BlogTrue Colours with Tustains' Resident Valuer

True Colours with Tustains' Resident Valuer

True Colours with Tustains' Resident Valuer

I am lucky; I get to do what I love as my job. When I was seven years old, one of my Dad’s customers gave him a box full of minerals. I was spellbound and I fell in love with gemstones. Now, as the valuer at Tustains Jewellers, I get to see fantastic jewellery every day and there is always something different coming through the door. The most common valuation is a diamond ring, but as a gemmologist, I am always interested to see the coloured stones which come into us, be it for repair or appraisal.

Coloured stones pose different challenges to a valuer than diamonds. They are first identified using standard gemmological equipment and are then graded for quality of clarity, colour and cut, but diamonds tend to be ‘clean’ and free from inclusions whereas coloured stones typically contain many more, so they cannot be graded in the same way. I base my coloured stone assessments on the Gemmological Institute of America’s coloured stone grading system which is internationally recognised, but before the quality is graded the stone must be identified.

One of the most important aspects of appraising coloured stones is to determine whether they are natural or manmade. For example, a manmade or synthetic ruby is exactly the same as its natural counterpart but produced in a lab where the colour and clarity can be controlled producing a very high quality stone at low cost. To tell the difference, I look at the stone under a specialist gemmological microscope in order to check the inclusions and structure of the stone. Inclusions occur as the gem forms, so they are crucial clues. If I were to find a crystal of another mineral inside the stone, it is most definitely natural whereas if I were to see gas bubbles this is diagnostic of a manmade stone.

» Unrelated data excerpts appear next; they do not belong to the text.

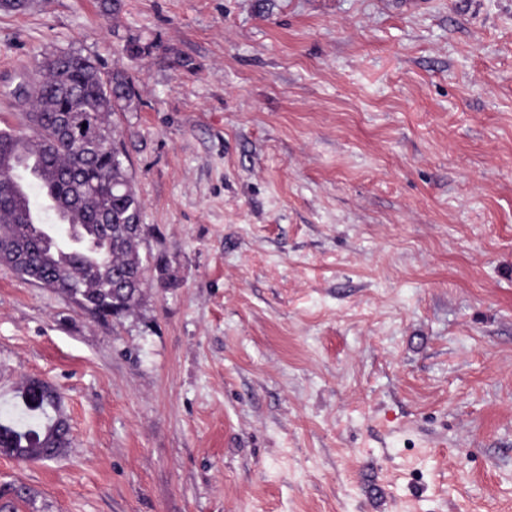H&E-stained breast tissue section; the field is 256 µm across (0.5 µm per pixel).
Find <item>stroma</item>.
Wrapping results in <instances>:
<instances>
[{
  "instance_id": "obj_1",
  "label": "stroma",
  "mask_w": 512,
  "mask_h": 512,
  "mask_svg": "<svg viewBox=\"0 0 512 512\" xmlns=\"http://www.w3.org/2000/svg\"><path fill=\"white\" fill-rule=\"evenodd\" d=\"M67 51L134 82L170 265L118 320L0 265V408L43 378L73 437L0 456L19 512H512V0H38L0 127Z\"/></svg>"
}]
</instances>
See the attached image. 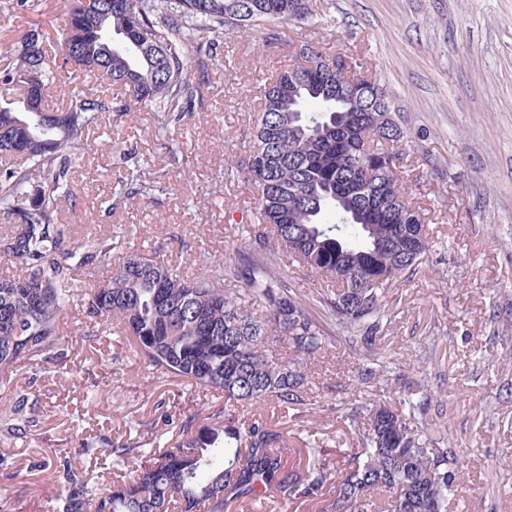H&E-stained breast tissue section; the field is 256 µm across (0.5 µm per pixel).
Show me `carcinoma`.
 I'll return each mask as SVG.
<instances>
[{"instance_id": "obj_1", "label": "carcinoma", "mask_w": 512, "mask_h": 512, "mask_svg": "<svg viewBox=\"0 0 512 512\" xmlns=\"http://www.w3.org/2000/svg\"><path fill=\"white\" fill-rule=\"evenodd\" d=\"M97 2L73 0L59 57L46 61L26 37L3 75L32 88L24 111L0 106V158L11 161L0 168V214L12 221L0 257L17 268L0 277V373L56 358L61 321L78 300L99 335L120 324L146 364L217 394L229 409L217 410L210 426L179 420L183 440L174 445L160 433L152 448L107 449L119 463L140 458L130 481L94 490L66 474L63 512H224L229 501L260 504L273 490L314 512H448L459 451L409 424L420 409L412 400L367 410L358 446L334 468L314 447L287 463L282 433L256 416L265 401L303 404L307 362L323 347L321 329L268 262L274 246L325 279L322 303L361 333L365 350L389 317L390 291L430 251L424 209L404 186V131L386 89L360 73L356 52L332 55L307 41L299 56L308 65L297 61L264 84L252 150L235 166L258 194L249 250L229 274L235 286L224 287L218 262L184 277L138 253L116 258L112 236L78 245L57 223L84 131L105 112L150 104L157 133L167 134L203 103L205 85L192 67L206 68L218 37L264 26L265 47L281 46L275 22L304 23L312 0H112L105 11ZM84 74L108 80L116 105L72 82ZM56 84L69 105L54 111L46 100ZM160 190L139 169L114 185L116 197L131 201ZM80 275L95 287L84 289ZM273 336L288 341L291 356L267 355ZM0 421L9 433L31 425L20 403L3 397Z\"/></svg>"}]
</instances>
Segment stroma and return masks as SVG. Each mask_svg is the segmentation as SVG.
Listing matches in <instances>:
<instances>
[{
	"mask_svg": "<svg viewBox=\"0 0 512 512\" xmlns=\"http://www.w3.org/2000/svg\"><path fill=\"white\" fill-rule=\"evenodd\" d=\"M69 0H0V70L13 63L32 23L47 44L61 39ZM312 17L287 40L308 37L329 51L355 48L395 101L408 133L407 185L425 211L432 247L416 275L391 296L398 304L376 342L384 373L362 382L369 355L330 318L316 277L275 252L291 293L323 331L308 363L305 404L271 403L262 417L290 447L314 440L328 460L356 447L351 408L427 399L426 420L462 449L460 487L448 512H512V0H316ZM263 31L227 30L203 74L202 110L172 129L178 155L162 149L150 106L106 113L72 166L58 219L72 237L119 232L123 249L163 258L186 275L200 256L233 269L247 244L239 229L254 191L226 175L250 152L257 88L288 63V48L262 49ZM163 190L112 204L118 175L132 167ZM81 309L63 319L62 357L0 374V396L20 400L26 433L0 431V512H56L63 485L47 459L98 484L112 456L98 440L148 443L175 435V419L207 422L222 401L161 375L139 359L133 339L102 337Z\"/></svg>",
	"mask_w": 512,
	"mask_h": 512,
	"instance_id": "obj_1",
	"label": "stroma"
}]
</instances>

Many coloured stones are subjected to treatments to improve their colour or clarity. A natural untreated sapphire for instance will be much more expensive to replace than one which has been heated or manmade. Treatment is such common place that unless there is proof that a gem has not been treated, one must assume it has been. Sometimes stones will be certificated by a gemmological lab as being ‘untreated’.

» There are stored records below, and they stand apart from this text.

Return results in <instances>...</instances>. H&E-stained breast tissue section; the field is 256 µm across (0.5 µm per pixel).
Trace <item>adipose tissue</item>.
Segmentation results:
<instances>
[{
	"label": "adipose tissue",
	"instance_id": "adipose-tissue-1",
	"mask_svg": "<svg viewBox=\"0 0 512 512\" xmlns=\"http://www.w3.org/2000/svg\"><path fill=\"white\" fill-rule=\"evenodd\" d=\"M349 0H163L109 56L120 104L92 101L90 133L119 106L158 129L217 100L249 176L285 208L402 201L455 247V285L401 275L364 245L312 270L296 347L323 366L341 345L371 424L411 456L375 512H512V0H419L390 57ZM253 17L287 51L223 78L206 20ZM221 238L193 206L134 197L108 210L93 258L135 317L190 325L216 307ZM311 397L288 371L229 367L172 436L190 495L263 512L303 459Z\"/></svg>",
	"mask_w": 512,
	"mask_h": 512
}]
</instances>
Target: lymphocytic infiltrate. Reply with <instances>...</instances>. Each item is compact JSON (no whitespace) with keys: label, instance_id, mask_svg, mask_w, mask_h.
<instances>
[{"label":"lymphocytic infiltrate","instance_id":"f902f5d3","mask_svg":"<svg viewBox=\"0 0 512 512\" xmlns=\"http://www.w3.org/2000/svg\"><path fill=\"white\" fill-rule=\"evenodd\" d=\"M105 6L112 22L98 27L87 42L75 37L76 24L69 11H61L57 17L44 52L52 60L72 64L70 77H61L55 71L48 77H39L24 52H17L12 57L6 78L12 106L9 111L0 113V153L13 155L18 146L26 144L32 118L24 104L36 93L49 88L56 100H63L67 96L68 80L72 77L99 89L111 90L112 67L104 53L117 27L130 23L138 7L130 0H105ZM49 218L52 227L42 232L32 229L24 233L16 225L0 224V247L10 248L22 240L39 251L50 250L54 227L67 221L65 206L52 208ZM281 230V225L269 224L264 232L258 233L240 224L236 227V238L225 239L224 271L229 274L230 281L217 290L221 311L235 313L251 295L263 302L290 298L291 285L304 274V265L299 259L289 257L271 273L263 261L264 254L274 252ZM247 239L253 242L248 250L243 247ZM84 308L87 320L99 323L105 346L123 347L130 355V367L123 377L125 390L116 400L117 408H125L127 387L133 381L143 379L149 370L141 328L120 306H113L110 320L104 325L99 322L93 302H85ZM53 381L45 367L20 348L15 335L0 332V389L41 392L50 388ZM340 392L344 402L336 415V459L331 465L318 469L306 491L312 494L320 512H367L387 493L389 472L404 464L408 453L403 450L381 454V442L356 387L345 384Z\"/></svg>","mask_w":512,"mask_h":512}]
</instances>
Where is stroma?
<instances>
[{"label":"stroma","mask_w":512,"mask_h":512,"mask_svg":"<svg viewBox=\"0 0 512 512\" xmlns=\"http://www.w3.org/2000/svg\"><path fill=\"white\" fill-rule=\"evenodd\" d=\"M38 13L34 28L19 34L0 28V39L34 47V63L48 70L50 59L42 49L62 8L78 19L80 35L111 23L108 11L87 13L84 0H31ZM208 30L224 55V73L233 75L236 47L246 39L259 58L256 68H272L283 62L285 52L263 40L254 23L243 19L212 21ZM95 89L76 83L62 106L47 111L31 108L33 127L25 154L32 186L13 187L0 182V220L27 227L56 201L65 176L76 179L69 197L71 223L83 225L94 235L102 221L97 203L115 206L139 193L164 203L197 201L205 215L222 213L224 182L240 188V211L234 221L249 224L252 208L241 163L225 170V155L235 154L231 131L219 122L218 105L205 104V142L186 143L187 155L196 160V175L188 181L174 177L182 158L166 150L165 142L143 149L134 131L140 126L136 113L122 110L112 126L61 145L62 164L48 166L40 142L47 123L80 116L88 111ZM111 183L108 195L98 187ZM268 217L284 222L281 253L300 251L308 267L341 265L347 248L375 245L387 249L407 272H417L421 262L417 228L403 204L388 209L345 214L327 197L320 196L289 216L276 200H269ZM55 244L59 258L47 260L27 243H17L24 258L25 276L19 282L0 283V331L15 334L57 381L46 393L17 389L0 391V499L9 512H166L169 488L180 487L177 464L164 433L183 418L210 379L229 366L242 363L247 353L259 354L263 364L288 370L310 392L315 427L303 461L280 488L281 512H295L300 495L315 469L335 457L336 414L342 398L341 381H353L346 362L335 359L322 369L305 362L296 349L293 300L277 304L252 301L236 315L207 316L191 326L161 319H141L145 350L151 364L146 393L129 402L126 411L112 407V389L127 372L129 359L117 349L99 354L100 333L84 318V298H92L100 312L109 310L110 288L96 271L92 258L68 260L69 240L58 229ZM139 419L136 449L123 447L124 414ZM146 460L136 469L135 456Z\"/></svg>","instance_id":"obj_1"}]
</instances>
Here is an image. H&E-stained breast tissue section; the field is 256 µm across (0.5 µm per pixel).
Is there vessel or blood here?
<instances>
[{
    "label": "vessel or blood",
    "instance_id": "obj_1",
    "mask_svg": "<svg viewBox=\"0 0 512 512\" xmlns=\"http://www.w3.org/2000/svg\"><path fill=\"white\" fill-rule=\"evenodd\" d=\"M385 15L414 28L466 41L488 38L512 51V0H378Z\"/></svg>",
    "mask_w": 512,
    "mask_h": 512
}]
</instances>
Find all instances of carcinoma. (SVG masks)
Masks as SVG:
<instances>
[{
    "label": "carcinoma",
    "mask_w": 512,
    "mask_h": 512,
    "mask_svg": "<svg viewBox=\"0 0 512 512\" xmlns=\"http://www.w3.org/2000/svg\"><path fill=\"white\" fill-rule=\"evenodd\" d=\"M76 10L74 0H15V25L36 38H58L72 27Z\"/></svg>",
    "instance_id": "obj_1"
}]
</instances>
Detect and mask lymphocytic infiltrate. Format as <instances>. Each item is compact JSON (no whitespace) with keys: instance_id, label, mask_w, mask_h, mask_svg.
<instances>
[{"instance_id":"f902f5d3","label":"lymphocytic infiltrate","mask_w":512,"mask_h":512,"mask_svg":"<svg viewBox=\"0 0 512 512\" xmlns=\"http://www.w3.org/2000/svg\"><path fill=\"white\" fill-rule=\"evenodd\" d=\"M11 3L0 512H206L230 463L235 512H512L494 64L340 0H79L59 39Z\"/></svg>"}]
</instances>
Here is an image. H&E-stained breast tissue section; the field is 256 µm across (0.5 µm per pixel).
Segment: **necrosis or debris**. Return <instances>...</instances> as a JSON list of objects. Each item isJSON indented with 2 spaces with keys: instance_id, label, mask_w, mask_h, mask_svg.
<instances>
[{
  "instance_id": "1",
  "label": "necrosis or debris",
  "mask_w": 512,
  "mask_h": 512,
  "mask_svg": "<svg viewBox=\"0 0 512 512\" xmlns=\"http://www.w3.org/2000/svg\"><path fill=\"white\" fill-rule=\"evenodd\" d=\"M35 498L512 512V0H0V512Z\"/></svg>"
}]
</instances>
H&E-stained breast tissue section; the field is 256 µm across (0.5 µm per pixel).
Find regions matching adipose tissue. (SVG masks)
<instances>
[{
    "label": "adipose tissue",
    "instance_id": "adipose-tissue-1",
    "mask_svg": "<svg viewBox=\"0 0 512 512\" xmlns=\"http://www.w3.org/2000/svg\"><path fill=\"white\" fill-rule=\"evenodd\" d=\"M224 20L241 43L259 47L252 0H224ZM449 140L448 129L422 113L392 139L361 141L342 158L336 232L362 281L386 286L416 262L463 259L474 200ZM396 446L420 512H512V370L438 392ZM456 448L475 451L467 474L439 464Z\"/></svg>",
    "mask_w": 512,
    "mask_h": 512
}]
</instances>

In such a situation, the inclusions are again indispensable for the gemmologist, because they themselves are changed by the heat treatment. Natural stones contain small crystals of other minerals that were present when they formed. The process of heating will affect these crystals and alter their appearance.

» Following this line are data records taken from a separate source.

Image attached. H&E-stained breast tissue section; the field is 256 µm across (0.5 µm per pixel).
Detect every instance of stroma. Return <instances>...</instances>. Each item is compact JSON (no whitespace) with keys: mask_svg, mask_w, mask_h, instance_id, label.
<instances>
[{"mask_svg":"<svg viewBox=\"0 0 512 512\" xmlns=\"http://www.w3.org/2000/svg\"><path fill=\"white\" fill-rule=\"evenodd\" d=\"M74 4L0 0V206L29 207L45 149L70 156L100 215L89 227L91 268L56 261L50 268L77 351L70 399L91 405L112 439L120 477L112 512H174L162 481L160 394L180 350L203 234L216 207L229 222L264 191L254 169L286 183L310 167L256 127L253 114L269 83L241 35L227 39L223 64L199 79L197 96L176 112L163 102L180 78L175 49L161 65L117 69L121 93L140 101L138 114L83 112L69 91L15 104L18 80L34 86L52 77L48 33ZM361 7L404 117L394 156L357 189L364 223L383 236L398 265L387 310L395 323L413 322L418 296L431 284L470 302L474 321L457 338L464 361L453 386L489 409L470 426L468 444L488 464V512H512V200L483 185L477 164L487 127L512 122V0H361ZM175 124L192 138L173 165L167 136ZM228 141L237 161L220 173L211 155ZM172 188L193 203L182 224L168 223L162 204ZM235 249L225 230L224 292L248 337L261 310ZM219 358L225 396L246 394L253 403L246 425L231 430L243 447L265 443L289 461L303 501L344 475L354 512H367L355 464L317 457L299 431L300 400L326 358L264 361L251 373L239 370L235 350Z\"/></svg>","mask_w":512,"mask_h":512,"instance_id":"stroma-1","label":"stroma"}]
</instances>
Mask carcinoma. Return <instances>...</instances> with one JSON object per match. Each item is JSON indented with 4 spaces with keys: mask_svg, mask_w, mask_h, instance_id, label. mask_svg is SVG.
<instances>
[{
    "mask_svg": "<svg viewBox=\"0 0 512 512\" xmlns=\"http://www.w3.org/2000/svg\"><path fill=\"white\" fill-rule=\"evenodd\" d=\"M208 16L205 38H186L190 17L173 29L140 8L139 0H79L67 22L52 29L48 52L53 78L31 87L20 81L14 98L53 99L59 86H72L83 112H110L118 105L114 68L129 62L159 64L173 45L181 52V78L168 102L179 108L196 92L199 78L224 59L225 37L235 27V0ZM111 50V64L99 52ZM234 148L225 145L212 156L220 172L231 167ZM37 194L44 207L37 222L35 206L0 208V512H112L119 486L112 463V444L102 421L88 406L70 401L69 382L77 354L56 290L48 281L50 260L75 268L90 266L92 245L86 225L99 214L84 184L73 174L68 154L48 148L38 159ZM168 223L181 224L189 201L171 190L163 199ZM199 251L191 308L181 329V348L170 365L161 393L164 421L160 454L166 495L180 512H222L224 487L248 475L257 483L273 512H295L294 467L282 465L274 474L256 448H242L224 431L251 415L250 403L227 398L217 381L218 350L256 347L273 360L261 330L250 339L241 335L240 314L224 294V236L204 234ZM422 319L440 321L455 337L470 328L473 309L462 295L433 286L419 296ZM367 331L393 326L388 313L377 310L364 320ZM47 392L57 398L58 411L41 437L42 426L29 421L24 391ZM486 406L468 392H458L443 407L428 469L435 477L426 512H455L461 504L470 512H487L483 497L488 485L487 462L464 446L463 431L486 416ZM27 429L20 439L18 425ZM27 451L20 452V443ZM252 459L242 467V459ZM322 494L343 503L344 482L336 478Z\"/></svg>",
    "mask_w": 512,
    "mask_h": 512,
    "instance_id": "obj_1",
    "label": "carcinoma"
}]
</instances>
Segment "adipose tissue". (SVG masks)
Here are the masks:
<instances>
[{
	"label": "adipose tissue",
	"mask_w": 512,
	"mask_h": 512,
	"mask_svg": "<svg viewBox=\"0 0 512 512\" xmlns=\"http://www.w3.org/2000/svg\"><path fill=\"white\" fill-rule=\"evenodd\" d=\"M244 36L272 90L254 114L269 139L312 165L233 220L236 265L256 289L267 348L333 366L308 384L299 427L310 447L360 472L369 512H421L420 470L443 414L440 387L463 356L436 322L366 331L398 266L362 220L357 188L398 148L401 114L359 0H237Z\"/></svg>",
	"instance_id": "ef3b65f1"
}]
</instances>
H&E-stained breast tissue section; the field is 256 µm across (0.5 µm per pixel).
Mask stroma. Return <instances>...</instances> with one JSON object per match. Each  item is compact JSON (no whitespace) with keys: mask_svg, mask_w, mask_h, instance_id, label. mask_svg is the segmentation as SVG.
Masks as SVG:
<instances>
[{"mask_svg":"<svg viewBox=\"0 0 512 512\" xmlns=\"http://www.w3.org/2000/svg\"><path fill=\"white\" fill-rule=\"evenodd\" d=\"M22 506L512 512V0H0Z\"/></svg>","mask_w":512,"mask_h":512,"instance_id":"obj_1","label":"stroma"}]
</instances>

A common example would be the mineral rutile inside sapphires; this occurs as very fine needles, which has led it to be called ‘silk’ in the trade. In a treated stone the silk needles can break and appear as dashes of small needles through the stone. When they are seen to be unaltered it shows the stone has not been treated.  This amazing purple sapphire is certified to have natural, untreated colour and the stunning silk seen in it is key proof. The silk is so fine that it is not seen to the naked eye, but when viewed under special lighting and magnification the sapphire’s hidden internal beauty and identity is shown.